Se cada um soubesse da vida uns dos outros, talvez pensassem todos a mesma coisa. Afinal de contas, é de diferentes e das mesmas loucuras que se trata. Ou não fosse a vida como ela é.
Olhando para o prédio em frente, num minúsculo apartamento, avista-se uma mulher nos seus sessenta anos, que pela rotina do seu dia a dia, se conclui que não tem profissão ou ocupação alguma que a faça sair de casa, ou qualquer outra vida para além da sua solidão e do seu ambiente doméstico. É nova o suficiente para não ter um emprego, alguma vida social que seja, alguma amiga, algum familiar, mesmo que distante, que a visite e a faça sair daquela vida triste e solitária. Da janela do que se percebe ser o seu quarto, ela assome muitas vezes por dia, num vem e vai constante. Mal sai de casa, e quando sai, é sempre por muito pouco tempo, para entrar de novo naquele espaço que a deve já sufocar mas que não sabe como sair dele. Estará desempregada? Nunca teve filhos? Nunca teve marido? À janela, acende um cigarro e através da fumaça, olha em redor buscando algo que só ela sabe. E volta a entrar. Liga a TV, vê qualquer coisa nela que a prende, para logo a desligar. Adormece cedo, pois todas as luzes se apagam cedo, e levanta-se também cedo, pois cada manhã, bem cedo, ela já vestida e arrumada na sua janela vendo a vida passar, não sei se a vida por ela ou ela pela vida.
Noutro andar em frente, numa outra rua, um homem, no auge da vida e masculinidade, de telemóvel na mão, agenda sempre pronta para nela apontar os seus compromissos e afazeres, trata de estar sempre ocupado, seja pelo trabalho, seja pela sociabilidade com que se movimenta, uma vez que por lá entra e sai gente da mais variada espécie. Vive só, pelo que parece, pois nunca se o viu com mulher certa ou filhos. De vez em quando vê-se-lhe na mão uma e outra revista que ele folheia nervosamente e sem grande paciência. Nunca liga a TV. Dou por mim a pensar o que fará este homem. Será um executivo, um homem de negócios? Será feliz?
Mais adiante, noutro prédio, mora uma família de quatro elementos. Pais e dois filhos na adolescência. Entram e saem freneticamente, como se a vida os chamasse sempre apressadamente. Lá dentro, pelas cortinas, percebe-se a dinâmica familiar. É o jantar a ser feito, sempre pela mãe, o pai descansando no sofá da sala, TV ligada, mudando de canal em canal, esperando que se pensa ser o jantar, enquanto os dois jovens, depois de breves e curtos diálogos, se dirigem, presume-se, para os seus quartos e lá os espera o estudo e as atividades para o dia seguinte. Passadas algumas horas, lá pelas 21h, estão os quatro na sala, no que eu penso ser confraternização, TV sempre ligada, para a seguir a luz se apagar e cada um se ir preparar para mais uma noite de descanso.

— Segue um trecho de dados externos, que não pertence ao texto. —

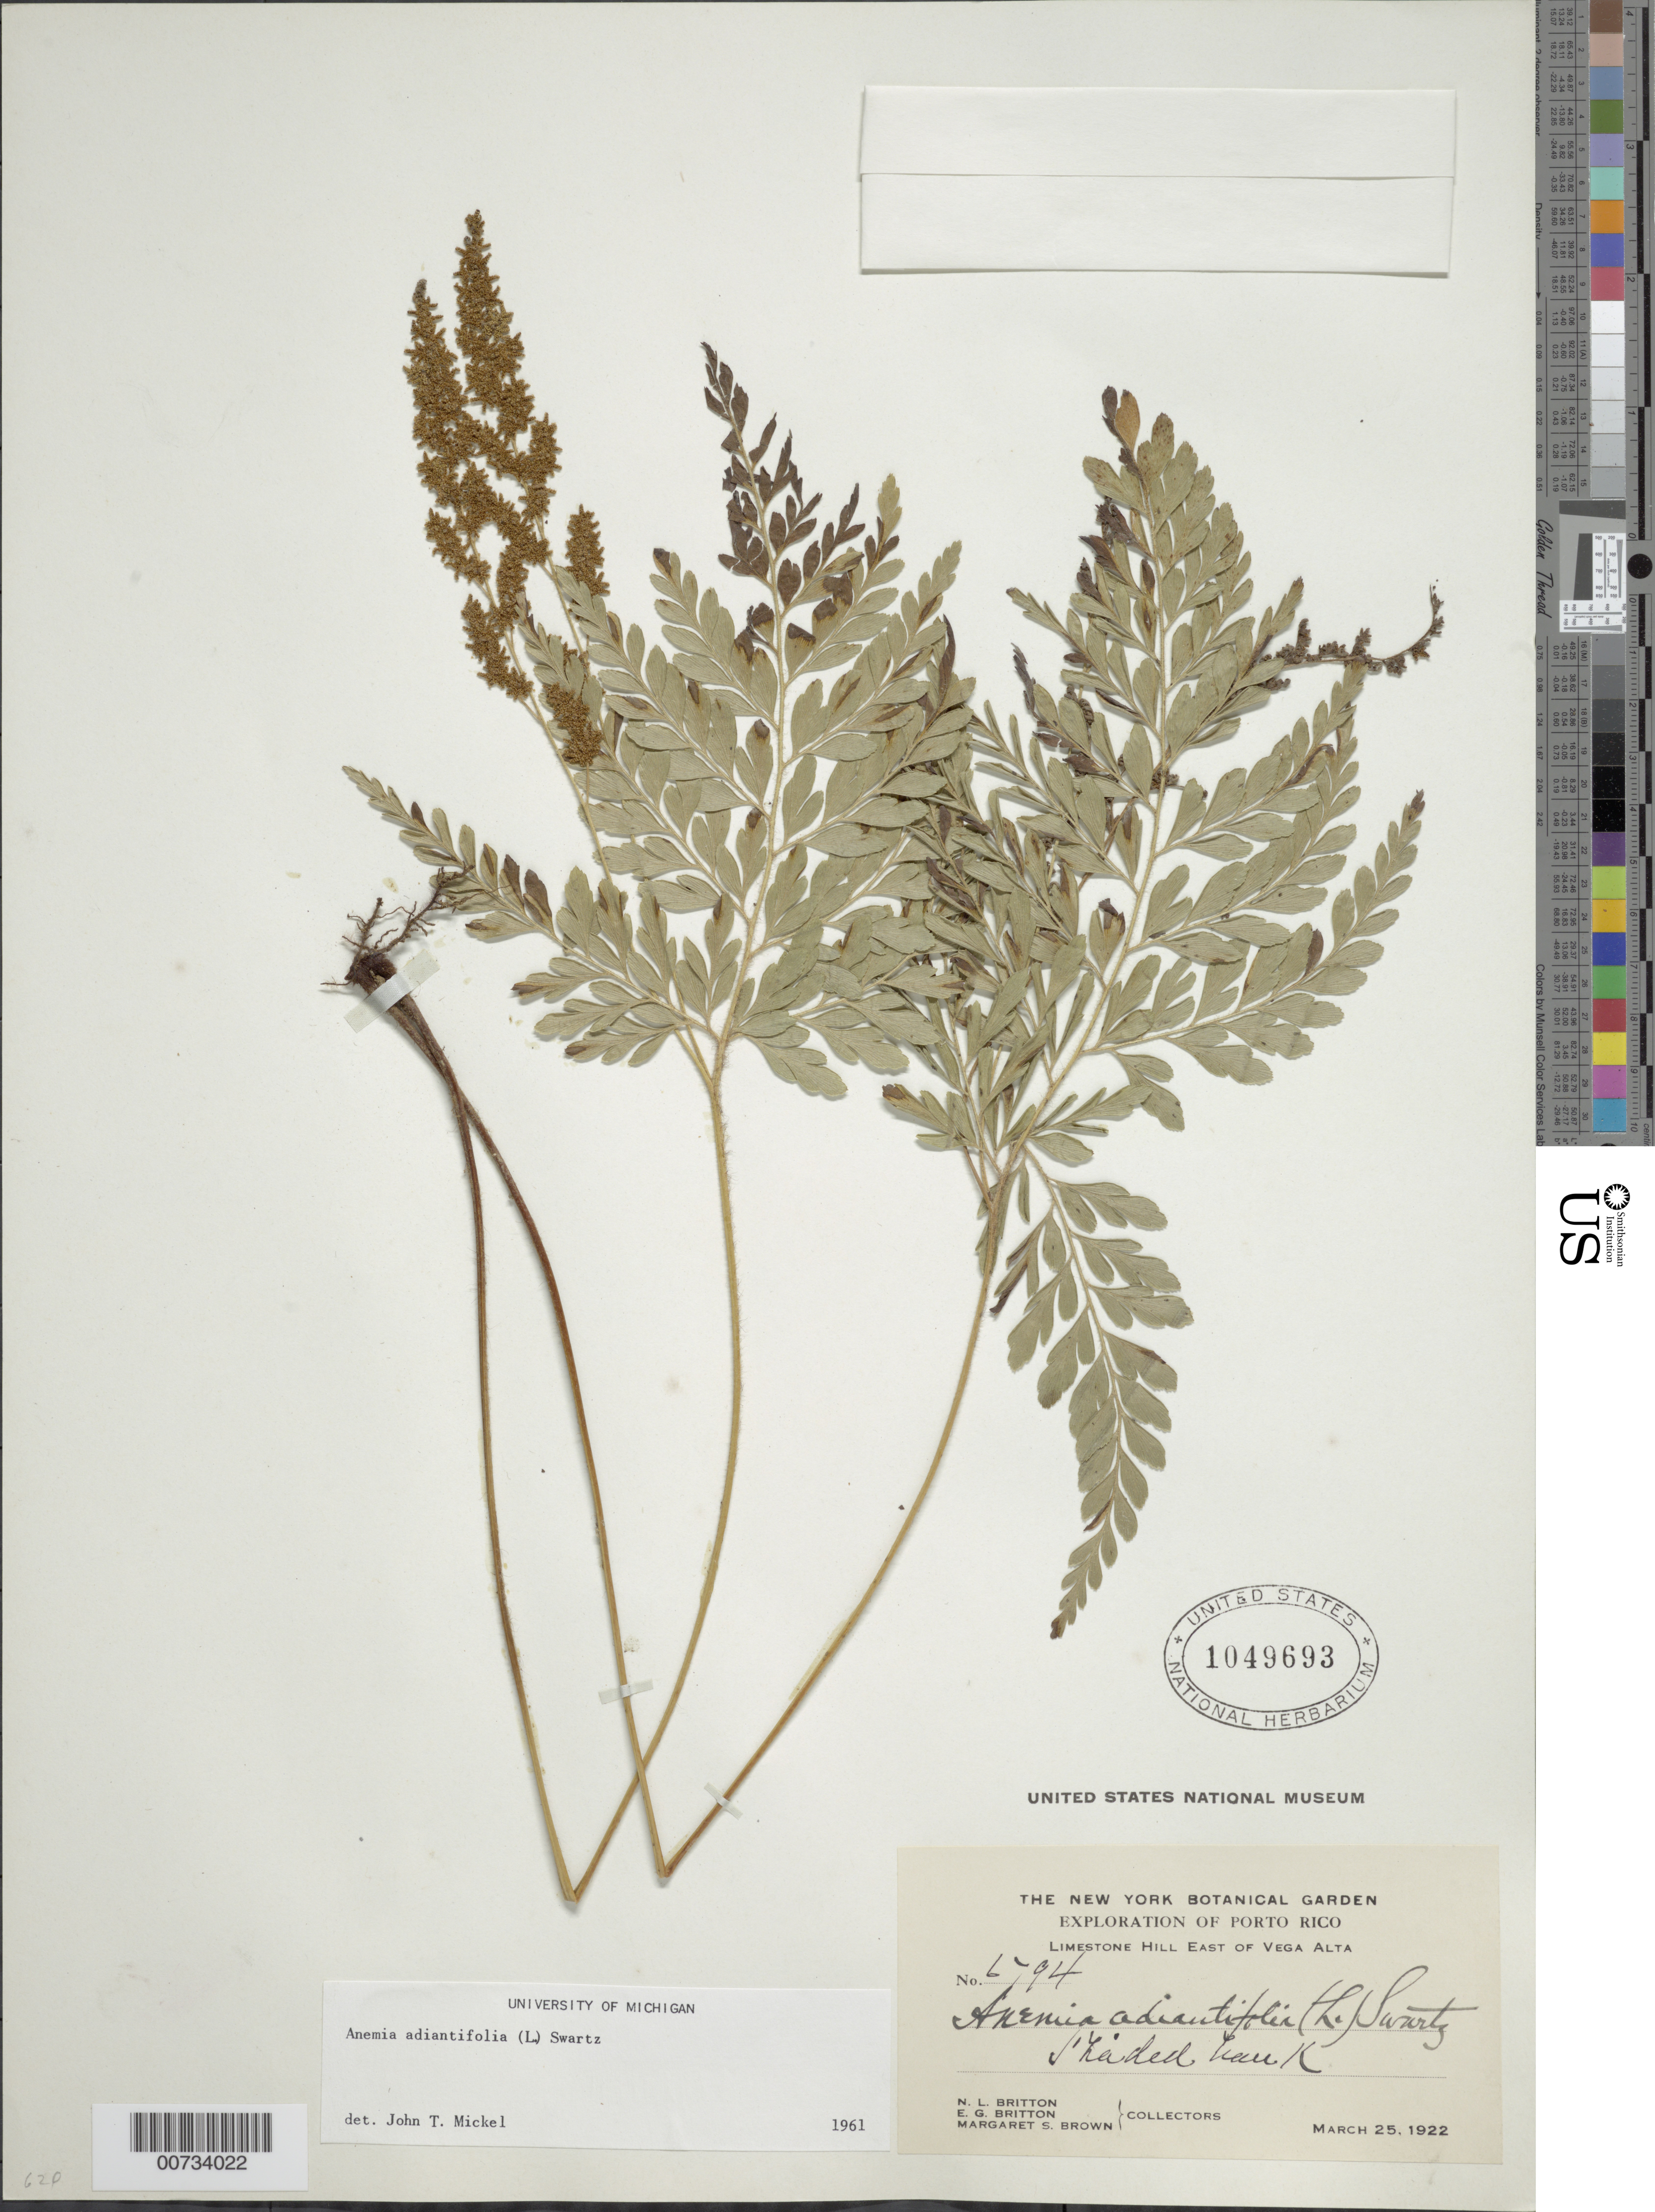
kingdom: Plantae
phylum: Tracheophyta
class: Polypodiopsida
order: Schizaeales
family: Anemiaceae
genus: Anemia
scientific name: Anemia adiantifolia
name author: (L.) Sw.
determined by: Mickel, J. T., (NY), New York Botanical Garden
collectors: N. Britton, E. G. Britton & M. S. Brown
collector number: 6794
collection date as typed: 25 Mar 1922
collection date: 1922-03-25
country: Puerto Rico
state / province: Vega Alta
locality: Vega Alta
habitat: Shaded bank, limestone hill E of Vega Alta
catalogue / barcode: US 1049693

E assim é a vida que se olha e se vislumbra cada dia. Fico pensando que estas vidas não devem diferir tanto assim umas das outras, pese embora todas elas diferentes. Se a família visse o homem de quem falo, achá-lo-ia meio louco. Se o homem visse a mulher que nada mais espera da vida, achá-la-ia meia louca. Se a mulher visse o frenesim e a agitação da família, achá-la-ia meia louca. Se cada um soubesse da vida uns dos outros, talvez pensassem todos a mesma coisa. Afinal de contas, é de diferentes e das mesmas loucuras que se trata. Ou não fosse a vida como ela é.